Answer:
The statement [tex]\lnot(p\lor\lnot q)\lor(\lnot p \land \lnot q)[/tex] is equivalent to [tex]\lnot p[/tex], [tex]\lnot(p\lor\lnot q)\lor(\lnot p \land \lnot q) \equiv \lnot p [/tex]
Step-by-step explanation:
We need to prove that the following statement [tex]\lnot(p\lor\lnot q)\lor(\lnot p \land \lnot q)[/tex] is equivalent to [tex]\lnot p[/tex] with the use of Theorem 2.1.1.
So
[tex]\lnot(p\lor\lnot q)\lor(\lnot p \land \lnot q) \equiv[/tex]
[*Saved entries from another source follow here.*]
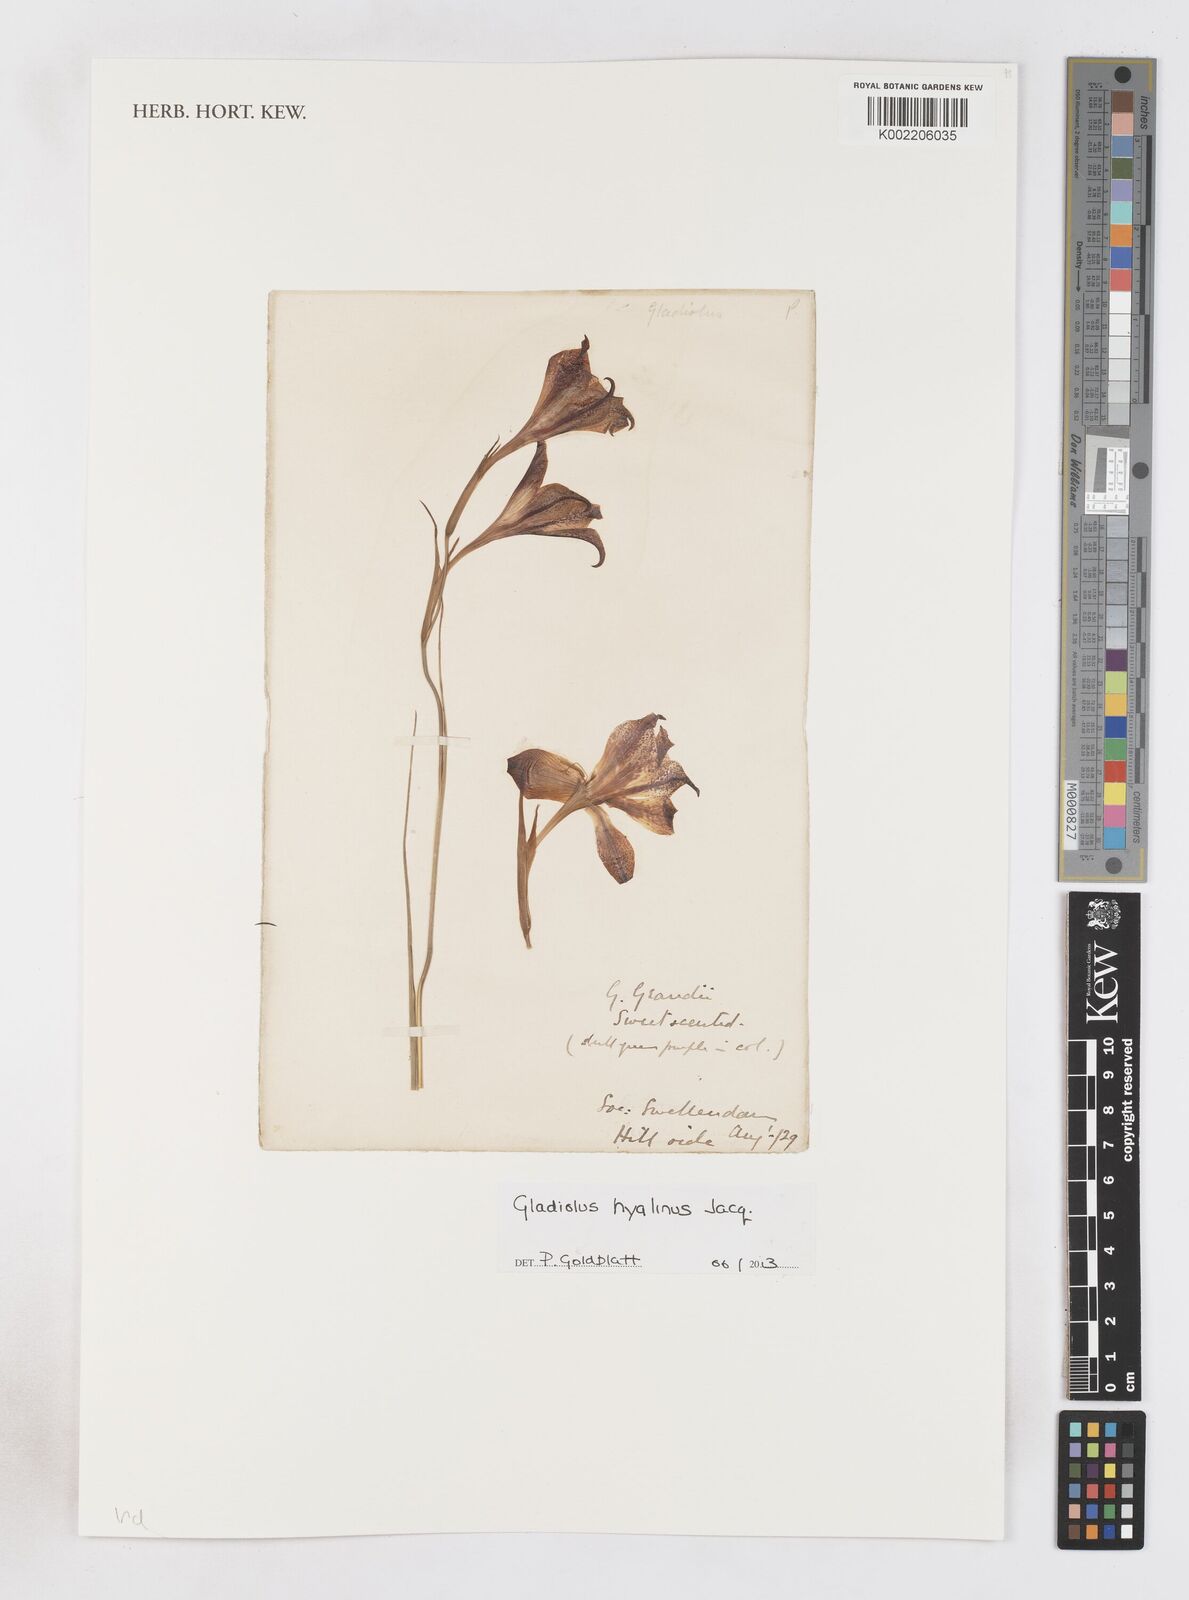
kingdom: Plantae
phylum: Tracheophyta
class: Liliopsida
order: Asparagales
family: Iridaceae
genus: Gladiolus
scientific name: Gladiolus hyalinus
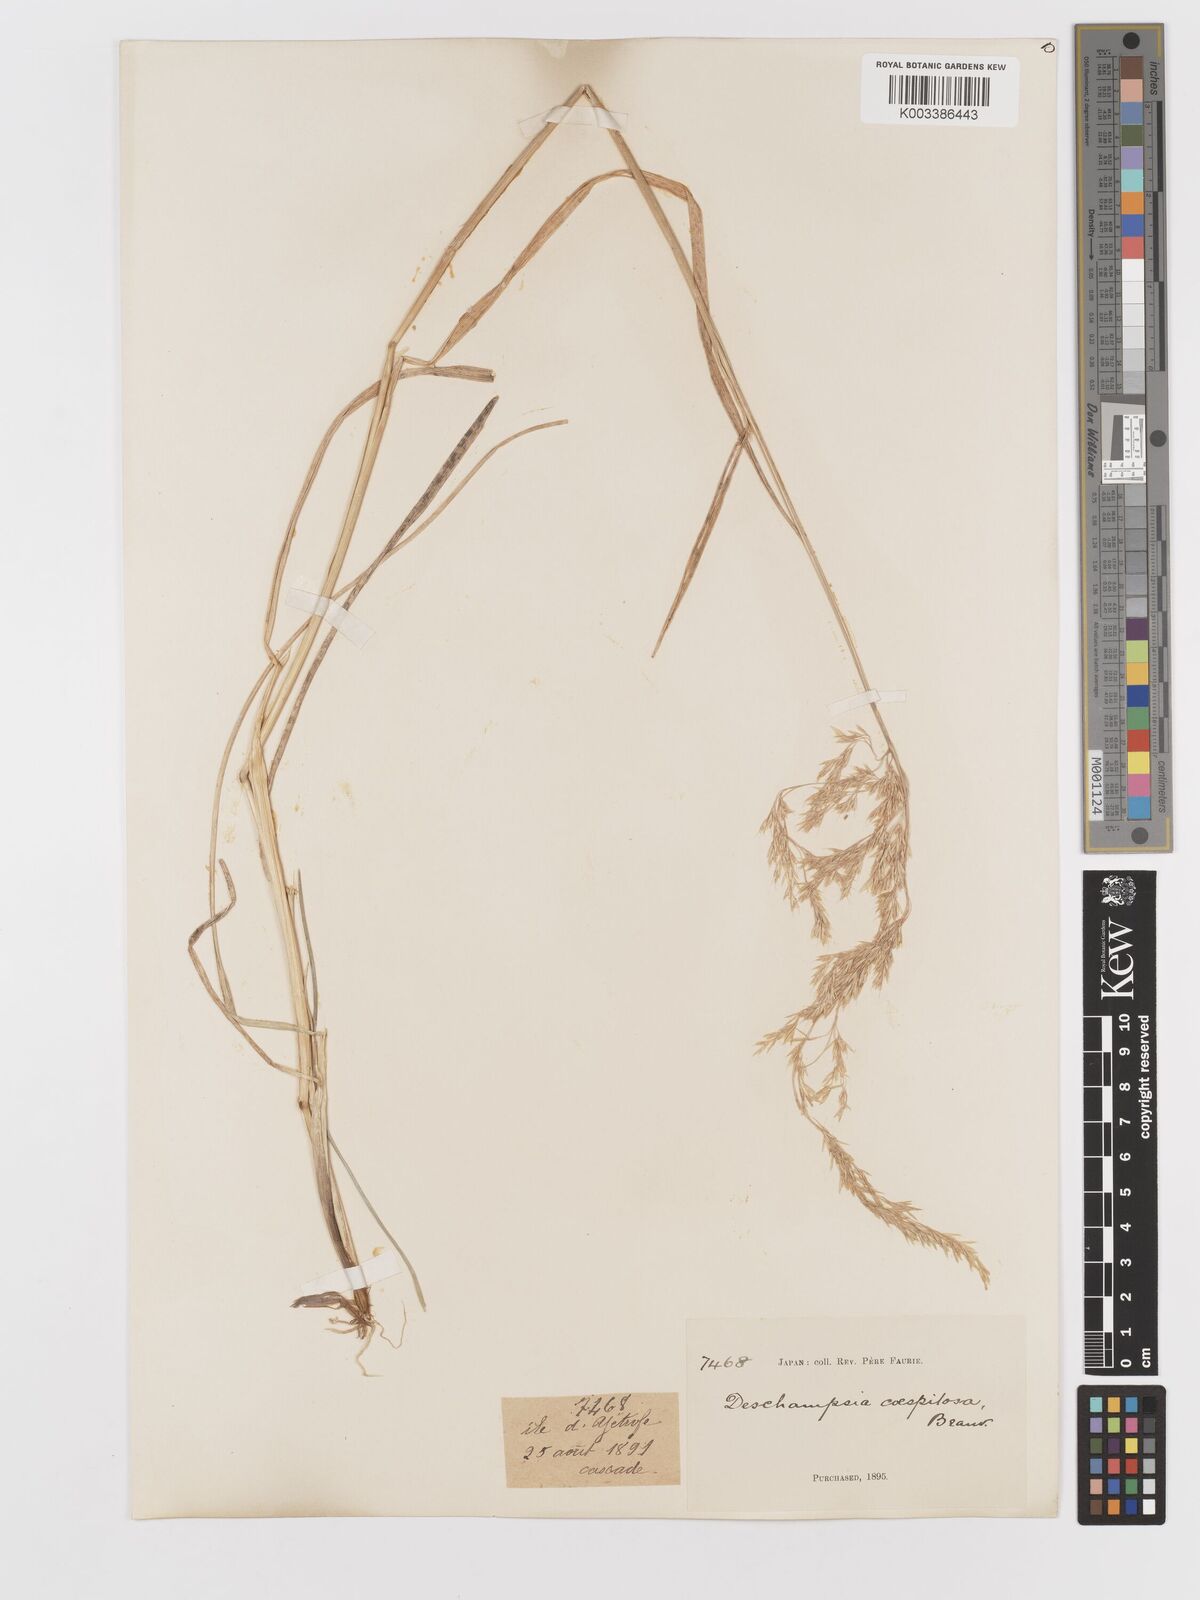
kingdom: Plantae
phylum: Tracheophyta
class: Liliopsida
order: Poales
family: Poaceae
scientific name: Poaceae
[tex]\equiv (\lnot p \land \lnot(\lnot q))\lor(\lnot p \land \lnot q)[/tex] by De Morgan's law.
[tex]\equiv (\lnot p \land q)\lor(\lnot p \land \lnot q)[/tex] by the Double negative law
[tex]\equiv \lnot p \land (q \lor \lnot q)[/tex] by the Distributive law
[tex]\equiv \lnot p \land t[/tex] by the Negation law
[tex]\equiv \lnot p [/tex] by Universal bound law
Therefore [tex]\lnot(p\lor\lnot q)\lor(\lnot p \land \lnot q) \equiv \lnot p [/tex]